# Task statement:
Sort through the listing below and keep each line with the word "Replication의". Copy those.

# Data for this task:
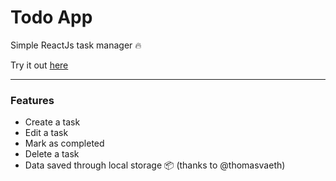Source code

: # Todo App
Simple ReactJs task manager 🔥

Try it out [here](https://tcodina.com/exp/todo)

---

### Features

- Create a task
- Edit a task
- Mark as completed
- Delete a task
- Data saved through local storage 📦 (thanks to @thomasvaeth)
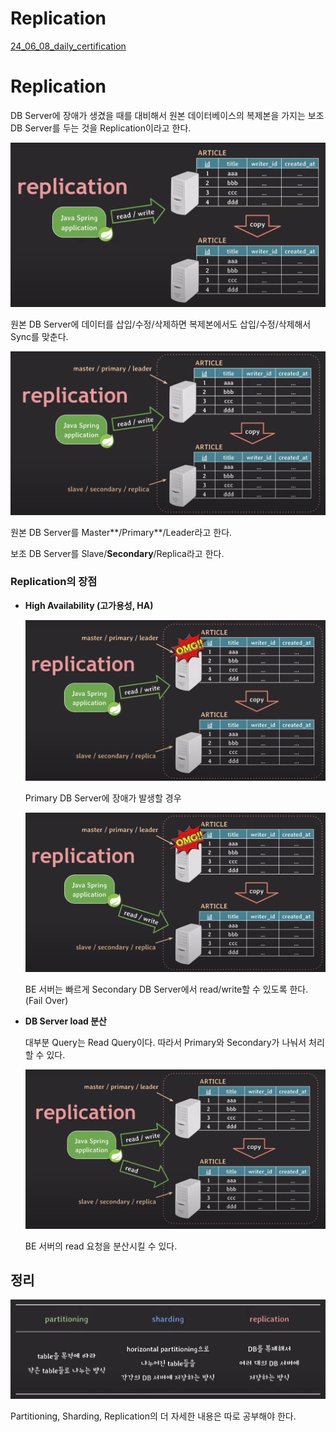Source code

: # Replication

[24_06_08_daily_certification](https://www.notion.so/24_06_08_daily_certification-cf2c1e33294e42e0a6b4b1571a7c3685?pvs=21)

# Replication

DB Server에 장애가 생겼을 때를 대비해서 원본 데이터베이스의 복제본을 가지는 보조 DB Server를 두는 것을 Replication이라고 한다.

![Untitled](08_replication/24_06_08_daily_certification%20cf2c1e33294e42e0a6b4b1571a7c3685/Untitled.png)

원본 DB Server에 데이터를 삽입/수정/삭제하면 복제본에서도 삽입/수정/삭제해서 Sync를 맞춘다.

![Untitled](08_replication/24_06_08_daily_certification%20cf2c1e33294e42e0a6b4b1571a7c3685/Untitled%201.png)

원본 DB Server를 Master**/Primary**/Leader라고 한다.

보조 DB Server를 Slave/**Secondary**/Replica라고 한다.

### **Replication의 장점**

- **High Availability (고가용성, HA)**
    
    ![Untitled](08_replication/24_06_08_daily_certification%20cf2c1e33294e42e0a6b4b1571a7c3685/Untitled%202.png)
    
    Primary DB Server에 장애가 발생할 경우
    
    ![Untitled](08_replication/24_06_08_daily_certification%20cf2c1e33294e42e0a6b4b1571a7c3685/Untitled%203.png)
    
    BE 서버는 빠르게 Secondary DB Server에서 read/write할 수 있도록 한다. (Fail Over)
    
- **DB Server load 분산**
    
    대부분 Query는 Read Query이다. 따라서 Primary와 Secondary가 나눠서 처리할 수 있다.
    
    ![Untitled](08_replication/24_06_08_daily_certification%20cf2c1e33294e42e0a6b4b1571a7c3685/Untitled%204.png)
    
    BE 서버의 read 요청을 분산시킬 수 있다.
    

## 정리

![Untitled](08_replication/24_06_08_daily_certification%20cf2c1e33294e42e0a6b4b1571a7c3685/Untitled%205.png)

Partitioning, Sharding, Replication의 더 자세한 내용은 따로 공부해야 한다.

# Answer for the task:
### **Replication의 장점**
Partitioning, Sharding, Replication의 더 자세한 내용은 따로 공부해야 한다.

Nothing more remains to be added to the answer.